Source records:
——————

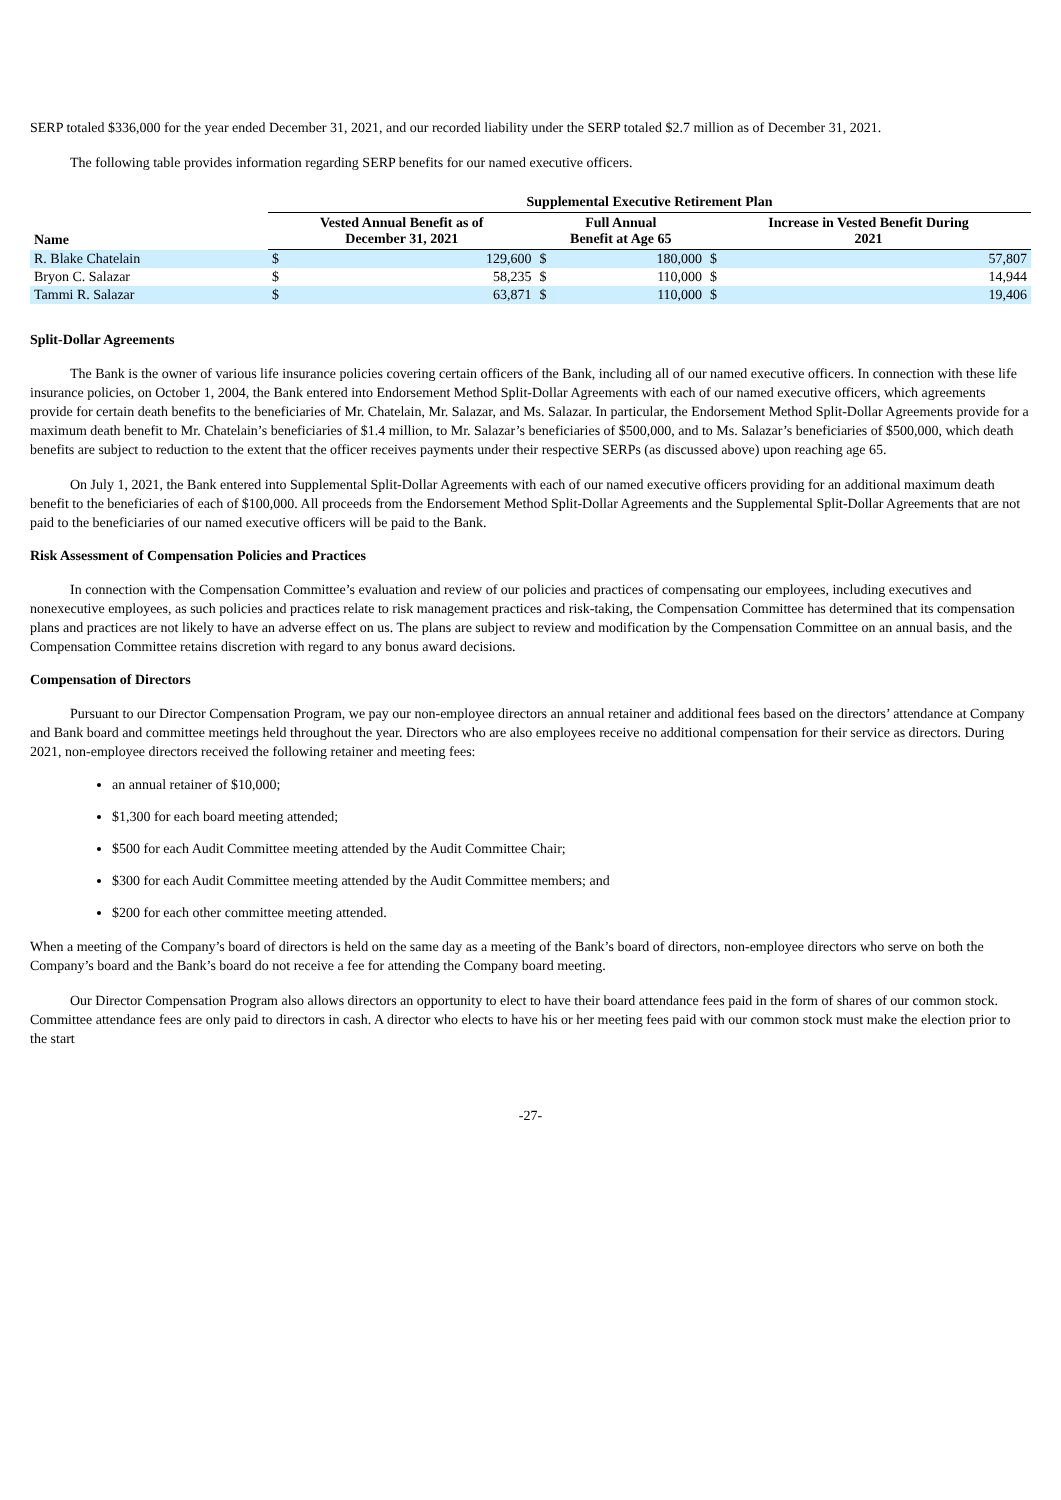SERP totaled $336,000 for the year ended December 31, 2021, and our recorded liability under the SERP totaled $2.7 million as of December 31, 2021.
The following table provides information regarding SERP benefits for our named executive officers.
| | Supplemental Executive Retirement Plan | | | | | |
| --- | --- | --- | --- | --- | --- | --- |
| Name | Vested Annual Benefit as of December 31, 2021 | | Full Annual Benefit at Age 65 | | Increase in Vested Benefit During 2021 | |
| R. Blake Chatelain | $ | 129,600 | $ | 180,000 | $ | 57,807 |
| Bryon C. Salazar | $ | 58,235 | $ | 110,000 | $ | 14,944 |
| Tammi R. Salazar | $ | 63,871 | $ | 110,000 | $ | 19,406 |
Split-Dollar Agreements
The Bank is the owner of various life insurance policies covering certain officers of the Bank, including all of our named executive officers. In connection with these life insurance policies, on October 1, 2004, the Bank entered into Endorsement Method Split-Dollar Agreements with each of our named executive officers, which agreements provide for certain death benefits to the beneficiaries of Mr. Chatelain, Mr. Salazar, and Ms. Salazar. In particular, the Endorsement Method Split-Dollar Agreements provide for a maximum death benefit to Mr. Chatelain’s beneficiaries of $1.4 million, to Mr. Salazar’s beneficiaries of $500,000, and to Ms. Salazar’s beneficiaries of $500,000, which death benefits are subject to reduction to the extent that the officer receives payments under their respective SERPs (as discussed above) upon reaching age 65.
On July 1, 2021, the Bank entered into Supplemental Split-Dollar Agreements with each of our named executive officers providing for an additional maximum death benefit to the beneficiaries of each of $100,000. All proceeds from the Endorsement Method Split-Dollar Agreements and the Supplemental Split-Dollar Agreements that are not paid to the beneficiaries of our named executive officers will be paid to the Bank.
Risk Assessment of Compensation Policies and Practices
In connection with the Compensation Committee’s evaluation and review of our policies and practices of compensating our employees, including executives and nonexecutive employees, as such policies and practices relate to risk management practices and risk-taking, the Compensation Committee has determined that its compensation plans and practices are not likely to have an adverse effect on us. The plans are subject to review and modification by the Compensation Committee on an annual basis, and the Compensation Committee retains discretion with regard to any bonus award decisions.
Compensation of Directors
Pursuant to our Director Compensation Program, we pay our non-employee directors an annual retainer and additional fees based on the directors’ attendance at Company and Bank board and committee meetings held throughout the year. Directors who are also employees receive no additional compensation for their service as directors. During 2021, non-employee directors received the following retainer and meeting fees:
an annual retainer of $10,000;
$1,300 for each board meeting attended;
$500 for each Audit Committee meeting attended by the Audit Committee Chair;
$300 for each Audit Committee meeting attended by the Audit Committee members; and
$200 for each other committee meeting attended.
When a meeting of the Company’s board of directors is held on the same day as a meeting of the Bank’s board of directors, non-employee directors who serve on both the Company’s board and the Bank’s board do not receive a fee for attending the Company board meeting.
Our Director Compensation Program also allows directors an opportunity to elect to have their board attendance fees paid in the form of shares of our common stock. Committee attendance fees are only paid to directors in cash. A director who elects to have his or her meeting fees paid with our common stock must make the election prior to the start
-27-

——————

Task description: Each record is to be copied word for word, with no images carried over.

Solution:
SERP totaled $336,000 for the year ended December 31, 2021, and our recorded liability under the SERP totaled $2.7 million as of December 31, 2021.
The following table provides information regarding SERP benefits for our named executive officers.
| | Supplemental Executive Retirement Plan | | | | | |
| --- | --- | --- | --- | --- | --- | --- |
| Name | Vested Annual Benefit as of December 31, 2021 | | Full Annual Benefit at Age 65 | | Increase in Vested Benefit During 2021 | |
| R. Blake Chatelain | $ | 129,600 | $ | 180,000 | $ | 57,807 |
| Bryon C. Salazar | $ | 58,235 | $ | 110,000 | $ | 14,944 |
| Tammi R. Salazar | $ | 63,871 | $ | 110,000 | $ | 19,406 |
Split-Dollar Agreements
The Bank is the owner of various life insurance policies covering certain officers of the Bank, including all of our named executive officers. In connection with these life insurance policies, on October 1, 2004, the Bank entered into Endorsement Method Split-Dollar Agreements with each of our named executive officers, which agreements provide for certain death benefits to the beneficiaries of Mr. Chatelain, Mr. Salazar, and Ms. Salazar. In particular, the Endorsement Method Split-Dollar Agreements provide for a maximum death benefit to Mr. Chatelain’s beneficiaries of $1.4 million, to Mr. Salazar’s beneficiaries of $500,000, and to Ms. Salazar’s beneficiaries of $500,000, which death benefits are subject to reduction to the extent that the officer receives payments under their respective SERPs (as discussed above) upon reaching age 65.
On July 1, 2021, the Bank entered into Supplemental Split-Dollar Agreements with each of our named executive officers providing for an additional maximum death benefit to the beneficiaries of each of $100,000. All proceeds from the Endorsement Method Split-Dollar Agreements and the Supplemental Split-Dollar Agreements that are not paid to the beneficiaries of our named executive officers will be paid to the Bank.
Risk Assessment of Compensation Policies and Practices
In connection with the Compensation Committee’s evaluation and review of our policies and practices of compensating our employees, including executives and nonexecutive employees, as such policies and practices relate to risk management practices and risk-taking, the Compensation Committee has determined that its compensation plans and practices are not likely to have an adverse effect on us. The plans are subject to review and modification by the Compensation Committee on an annual basis, and the Compensation Committee retains discretion with regard to any bonus award decisions.
Compensation of Directors
Pursuant to our Director Compensation Program, we pay our non-employee directors an annual retainer and additional fees based on the directors’ attendance at Company and Bank board and committee meetings held throughout the year. Directors who are also employees receive no additional compensation for their service as directors. During 2021, non-employee directors received the following retainer and meeting fees:
an annual retainer of $10,000;
$1,300 for each board meeting attended;
$500 for each Audit Committee meeting attended by the Audit Committee Chair;
$300 for each Audit Committee meeting attended by the Audit Committee members; and
$200 for each other committee meeting attended.
When a meeting of the Company’s board of directors is held on the same day as a meeting of the Bank’s board of directors, non-employee directors who serve on both the Company’s board and the Bank’s board do not receive a fee for attending the Company board meeting.
Our Director Compensation Program also allows directors an opportunity to elect to have their board attendance fees paid in the form of shares of our common stock. Committee attendance fees are only paid to directors in cash. A director who elects to have his or her meeting fees paid with our common stock must make the election prior to the start
-27-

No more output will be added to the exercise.